▶ **ARTICLE**:

Real Lessons in Databricks Schema, Streaming, and Unity Catalog

Brahmareddy — Wed, 26 Mar 2025 00:33:16 GMT

Hey Databricks community,

I wanted to take a moment to share some things I’ve learned while working with Databricks in real projects—especially around schema management, Unity Catalog, Autoloader, and streaming jobs. These are the kinds of small details that aren’t always obvious at first, but once you learn them, they save a ton of time and frustration. If you’ve run into any of these, you’re not alone!

When Moving Code with Asset Bundles Breaks Your Python Imports

Ever deployed a notebook using Databricks Asset Bundles (DAB) and suddenly your imports stopped working? I had that issue when importing a local Python module like from my_package.hello import hello_world. Everything worked fine from my Git repo, but failed after deployment.

Fix:

Just add the root path back to sys.path inside your notebook:

import sys sys.path.append('/Workspace/dev/my_bundle/files') # Adjust based on your project path

That little line saves hours of debugging.

Unity Catalog & External Tables: What’s Actually “External”?

If you created a catalog or schema with an ADLS path and thought that meant your tables are "external"—you're not alone. Turns out, Unity Catalog treats tables as managed if they're written to the catalog or schema's default path—even if it’s in ADLS.

Tip:

If you want a true external table, register a separate External Location, then create your table with a LOCATION that points outside the managed area.

CREATE TABLE my_catalog.my_schema.my_table ( name STRING ) USING DELTA LOCATION 'abfss://my-container@my-storage.dfs.core.windows.net/custom-path/'

Autoloader & Path Changes: How to Avoid Reprocessing Everything

I ran into a situation where I had to change the S3 bucket my Autoloader pipeline was reading from. Even though the files were the same (just copied over), Autoloader saw them as new files and wanted to process them all again.

▶ **ENTRIES**:
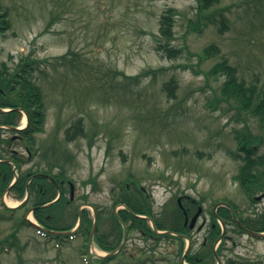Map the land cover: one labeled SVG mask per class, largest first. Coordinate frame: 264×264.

* * *

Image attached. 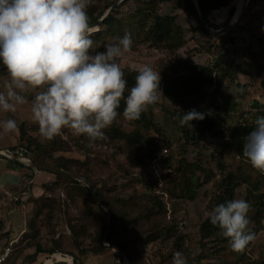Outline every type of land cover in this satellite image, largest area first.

▶ **TASKS TO COMPLETE**:
1. In the Databricks post, translate "That little line saves hours of debugging." into Spanish.
2. Resume the Databricks post after its last sentence.
The material plays no role here.

▶ **ANSWER LIST**:
1. Esa pequeña línea ahorra horas de depuración.

2.
Solution:

Set cloudFiles.includeExistingFiles = false to skip already-existing files in the new path.

spark.readStream.format("cloudFiles") \ .option("cloudFiles.format", "json") \ .option("cloudFiles.includeExistingFiles", "false") \ .load("s3://new-bucket/path/")

Also, keep the checkpoint location the same to retain Autoloader’s state.

Materialized Views: Great, but Not Always Incremental

I tried building an incremental Materialized View, filtering by a timestamp from another table. It failed silently and fell back to full refresh. After digging, I found out Materialized Views only work incrementally when the query is fully deterministic and the input is a Delta table. Using streaming inputs or dynamic filters? That breaks it.

Better Option:

Use Delta Live Tables (DLT) for true incremental streaming with more flexibility.

Final Thoughts

These little things—like understanding how Autoloader tracks files, how Unity Catalog handles table paths, or how to structure your Python imports—can save you hours or days. Hopefully, these tips help someone else hit fewer bumps on their Databricks journey.

Got questions or something to share? Drop a comment or message. Let’s keep learning from each other.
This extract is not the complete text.